Au moment des faits, la guerre civile qui déchire le Sri Lanka s’intensifie. Leader historique des Tigres, Vellupillai Prabhakaran estime qu’un financement accru de l’effort de guerre devient nécessaire. Avec l’aide de deux courtiers tamouls, les membres du WTCC organisent un vaste système de prêts. Sur la base de fausses fiches de salaire, des centaines de crédits seront ainsi accordés aux Tigres par Bank-now SA. Au total, 182 personnes prétendant posséder un second emploi auprès du WTCC obtiendront un prêt de la filiale de Credit Suisse.

«Lorsqu’un employeur envoie plus de 100 fiches de salaire à une banque pour une obtention de crédits, cela devrait soulever des questions»

Ces nombreux crédits auraient peut-être dû attirer l’attention de la banque. Bénéficiant de 12% d’intérêts sur ces prêts, elle n’a pas posé beaucoup de questions. Ancien directeur des ventes et de la clientèle de Bank-now, Thorsten Bolz a déclaré lors d’une audition du parquet: «Je suppose que nous avons accepté la situation telle quelle et que nous n’avons pas assez pris en compte les risques évidents. Car, de manière générale, lorsqu’un employeur envoie plus de 100 fiches de salaire à une banque pour une obtention de crédits, cela devrait soulever des questions.»

Les remboursements mensuels ont été pris en charge par le WTCC, grâce aux dons et aux contributions des membres de la diaspora tamoule. Selon l’accusation, les membres de la communauté ont été forcés à contribuer à l’effort, sous peine de représailles. Vers la fin de 2009, le remboursement des mensualités s’interrompt brusquement avec la fin de la guerre au Sri Lanka. Pourtant, ce n’est qu’en 2011, après une entrevue avec un procureur du MPC, que la banque se décide à déposer une plainte pénale.

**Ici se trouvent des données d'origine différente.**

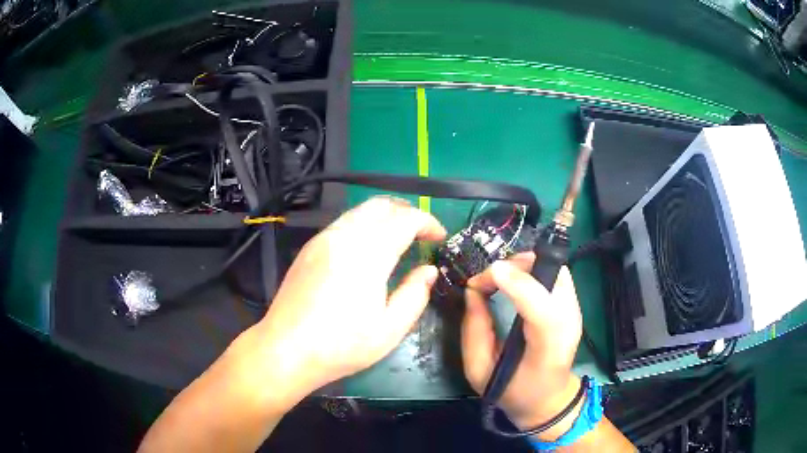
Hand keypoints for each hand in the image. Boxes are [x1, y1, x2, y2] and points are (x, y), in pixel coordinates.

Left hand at [248, 197, 445, 409]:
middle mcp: (343, 237)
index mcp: (367, 255)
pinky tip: (368, 249)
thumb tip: (429, 270)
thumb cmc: (341, 346)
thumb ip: (415, 295)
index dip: (428, 223)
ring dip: (385, 217)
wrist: (286, 350)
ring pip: (360, 211)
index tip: (439, 238)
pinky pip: (343, 222)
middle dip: (407, 213)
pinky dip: (365, 225)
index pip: (405, 219)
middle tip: (422, 234)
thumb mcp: (389, 330)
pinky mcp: (310, 248)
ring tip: (399, 239)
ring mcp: (322, 239)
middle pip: (381, 205)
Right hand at [462, 256, 582, 434]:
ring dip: (525, 265)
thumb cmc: (514, 391)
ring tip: (499, 278)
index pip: (543, 309)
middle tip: (487, 280)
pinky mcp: (574, 304)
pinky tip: (516, 280)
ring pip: (556, 267)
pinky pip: (556, 273)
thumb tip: (472, 291)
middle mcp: (569, 324)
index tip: (487, 275)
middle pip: (553, 276)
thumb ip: (474, 331)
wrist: (548, 398)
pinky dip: (534, 269)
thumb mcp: (480, 371)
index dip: (518, 285)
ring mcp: (575, 311)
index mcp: (547, 349)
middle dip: (516, 267)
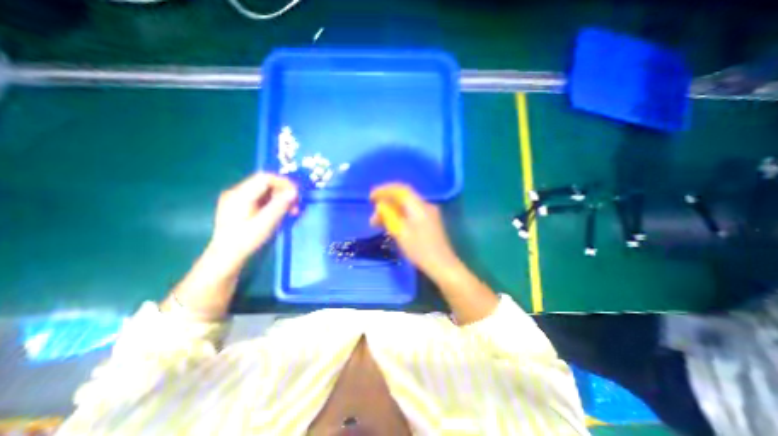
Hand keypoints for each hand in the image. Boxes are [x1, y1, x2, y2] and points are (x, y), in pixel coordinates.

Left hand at [210, 172, 298, 267]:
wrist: (226, 257)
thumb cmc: (246, 241)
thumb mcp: (266, 223)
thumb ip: (280, 205)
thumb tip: (294, 191)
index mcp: (240, 195)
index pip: (265, 178)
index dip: (284, 183)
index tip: (297, 194)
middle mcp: (236, 192)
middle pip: (265, 184)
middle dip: (283, 192)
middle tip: (296, 205)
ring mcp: (237, 199)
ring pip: (264, 191)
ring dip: (280, 198)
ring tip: (292, 211)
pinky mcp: (239, 206)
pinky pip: (260, 198)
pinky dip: (273, 203)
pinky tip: (280, 213)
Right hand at [371, 183, 460, 278]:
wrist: (442, 265)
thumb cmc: (420, 249)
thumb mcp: (400, 232)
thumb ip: (389, 216)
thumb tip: (381, 205)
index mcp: (419, 206)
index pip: (400, 190)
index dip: (384, 191)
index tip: (371, 198)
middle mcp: (425, 206)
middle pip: (403, 199)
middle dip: (386, 205)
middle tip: (373, 218)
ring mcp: (430, 214)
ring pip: (407, 207)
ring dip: (392, 212)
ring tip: (379, 224)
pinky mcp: (430, 222)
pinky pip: (412, 213)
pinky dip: (400, 217)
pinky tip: (393, 226)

Les légèretés de la banque

ONG active dans le maintien de la paix, la Berghof Foundation publiait un rapport qui identifiait Kulam comme le responsable des Tigres tamouls en Suisse en 2002 déjà. Cela ne l’empêchera pas d’obtenir un crédit à son nom. D’autres éléments semblent montrer les légèretés de la banque: pour accorder près de 200 crédits, l’établissement n’a effectué que trois contrôles téléphoniques auprès du WTCC. A chaque fois, ce serait Kulam qui aurait répondu, pour certifier que les fiches de salaire étaient valides.

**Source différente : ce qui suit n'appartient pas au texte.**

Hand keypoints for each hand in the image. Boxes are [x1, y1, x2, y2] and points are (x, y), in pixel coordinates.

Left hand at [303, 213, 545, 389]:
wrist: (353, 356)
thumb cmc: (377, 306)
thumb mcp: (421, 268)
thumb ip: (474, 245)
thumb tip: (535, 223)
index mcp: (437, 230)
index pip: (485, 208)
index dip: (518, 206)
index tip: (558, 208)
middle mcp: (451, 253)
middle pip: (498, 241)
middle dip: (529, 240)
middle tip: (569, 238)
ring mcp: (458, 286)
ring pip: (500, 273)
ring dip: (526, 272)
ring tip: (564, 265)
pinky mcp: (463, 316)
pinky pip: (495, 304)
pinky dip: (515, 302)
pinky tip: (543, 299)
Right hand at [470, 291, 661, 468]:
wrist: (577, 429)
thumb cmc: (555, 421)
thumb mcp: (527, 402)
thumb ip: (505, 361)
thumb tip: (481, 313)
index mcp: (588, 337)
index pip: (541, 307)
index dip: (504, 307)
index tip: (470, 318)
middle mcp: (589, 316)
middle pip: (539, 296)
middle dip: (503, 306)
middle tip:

Sitôt les prêts obtenus, les montants ont souvent été retirés en liquide dans la filiale de Credit Suisse la plus proche. Les sommes pouvaient parfois atteindre 100 000 francs. La plupart des demandeurs ont reçu plus que ce qu’ils avaient sollicité. Si les accusations de faux dans les titres et l’utilisation de ces crédits pour financer la guérilla tamoule laissent peu de place au doute, les éventuelles responsabilités de Bank-now et les défaillances de ses contrôles seront des éléments clés du procès.

Pour le MPC, il était «quasiment impossible pour Bank-now de découvrir la réalité des faits». Les procureurs considèrent que Kulam et ses collègues ont produit des faux dans les titres et escroqué la banque. Pour Philippe Graf, avocat de l’un des prévenus, ces reproches ne sont pas réalistes: «Bank-now SA a été trop négligente pour pouvoir se plaindre d’une escroquerie. Le droit pénal ne protège la victime d’une prétendue tromperie que si elle fait preuve d’un minimum de prudence, ce qui ne semble pas être le cas en l’état du dossier.» Contactés, le TPF et le MPC ne s’expriment pas. Les avocats de Bank-now n’ont pas répondu aux sollicitations du Temps. Le procès devrait durer jusqu’à la mi-mars.